[Items from a data source]
—————
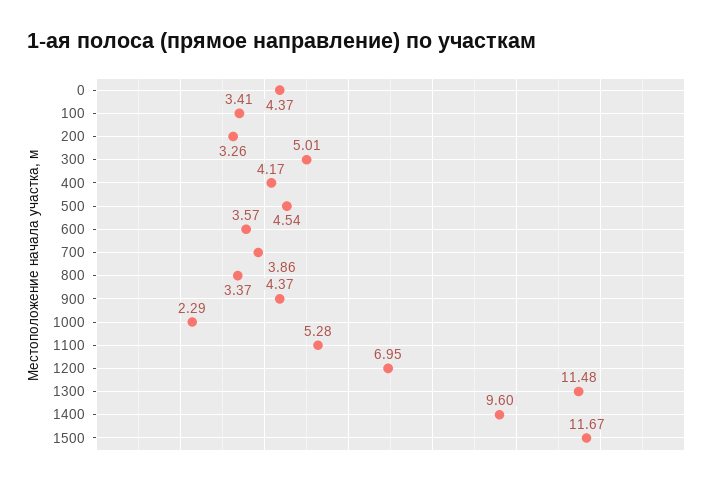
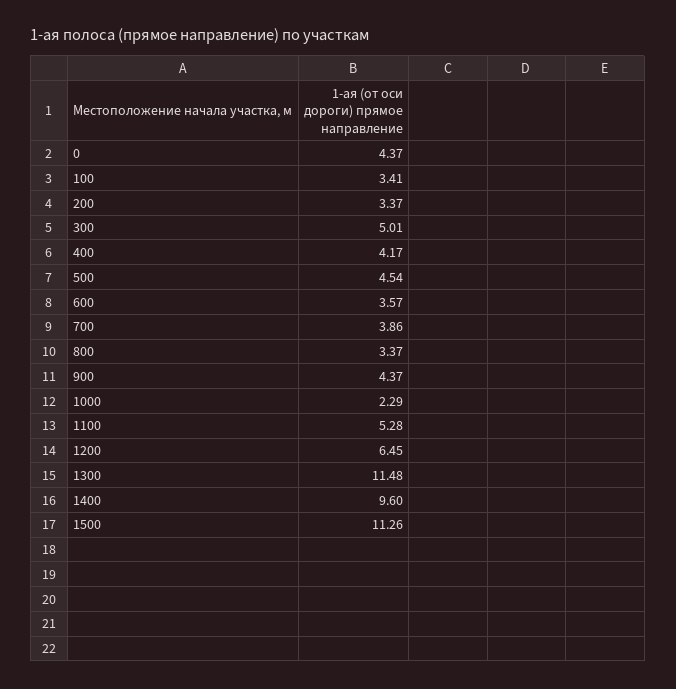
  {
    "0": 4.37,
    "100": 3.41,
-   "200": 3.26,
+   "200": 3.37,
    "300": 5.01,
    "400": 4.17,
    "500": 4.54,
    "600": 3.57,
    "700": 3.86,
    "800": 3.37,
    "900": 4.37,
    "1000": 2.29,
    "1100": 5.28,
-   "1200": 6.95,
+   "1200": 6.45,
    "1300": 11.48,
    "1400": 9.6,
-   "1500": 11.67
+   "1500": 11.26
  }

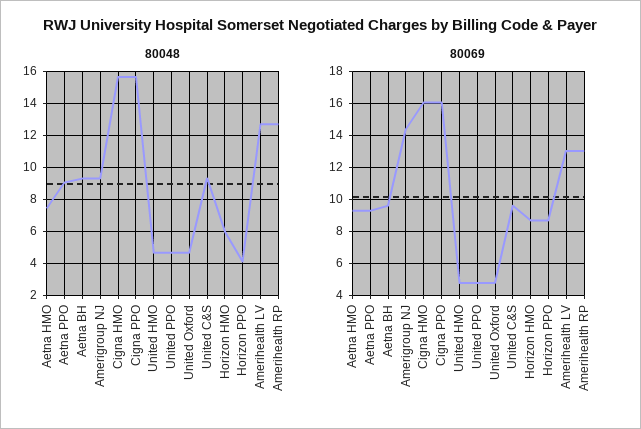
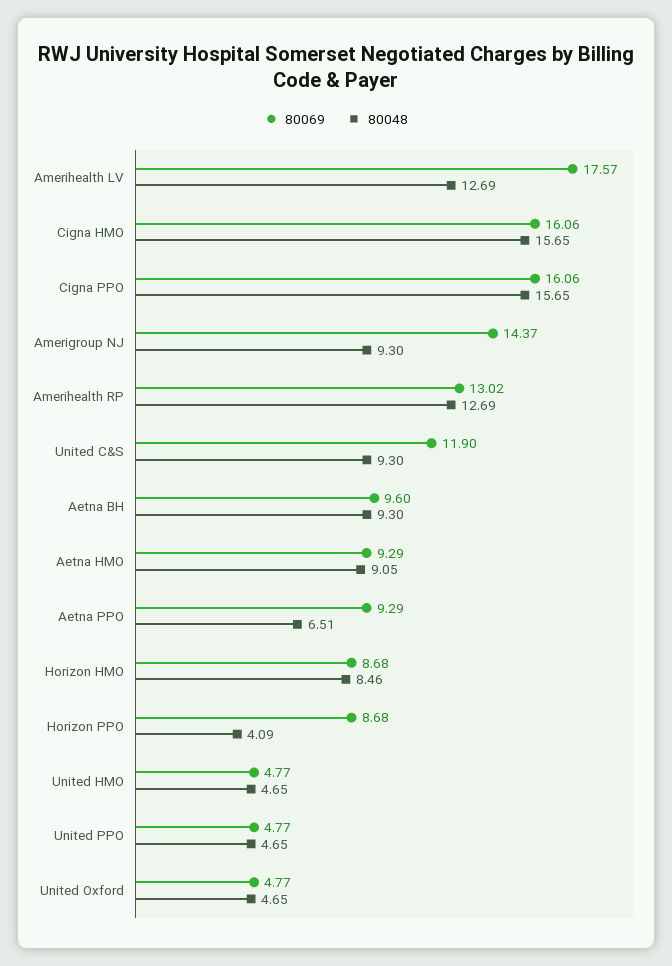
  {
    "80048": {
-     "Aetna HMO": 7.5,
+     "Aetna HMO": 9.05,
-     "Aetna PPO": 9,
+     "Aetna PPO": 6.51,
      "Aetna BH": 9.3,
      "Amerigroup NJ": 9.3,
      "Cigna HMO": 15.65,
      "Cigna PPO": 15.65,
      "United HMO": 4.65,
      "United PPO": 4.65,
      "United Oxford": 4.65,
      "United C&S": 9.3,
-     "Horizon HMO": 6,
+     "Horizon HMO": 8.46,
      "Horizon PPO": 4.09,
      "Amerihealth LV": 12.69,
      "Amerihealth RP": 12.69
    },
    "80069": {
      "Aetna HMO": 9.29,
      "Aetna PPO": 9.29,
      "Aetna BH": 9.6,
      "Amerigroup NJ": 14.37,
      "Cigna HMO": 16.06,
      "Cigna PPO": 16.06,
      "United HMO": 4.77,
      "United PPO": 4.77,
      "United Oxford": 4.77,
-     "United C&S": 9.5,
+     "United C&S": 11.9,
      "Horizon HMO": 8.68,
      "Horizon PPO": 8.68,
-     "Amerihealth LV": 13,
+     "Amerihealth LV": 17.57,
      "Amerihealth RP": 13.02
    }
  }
—————
In the entries above, find each line with the string "Amerihealth" and copy it.

      "Amerihealth LV": 12.69,
      "Amerihealth RP": 12.69
-     "Amerihealth LV": 13,
+     "Amerihealth LV": 17.57,
      "Amerihealth RP": 13.02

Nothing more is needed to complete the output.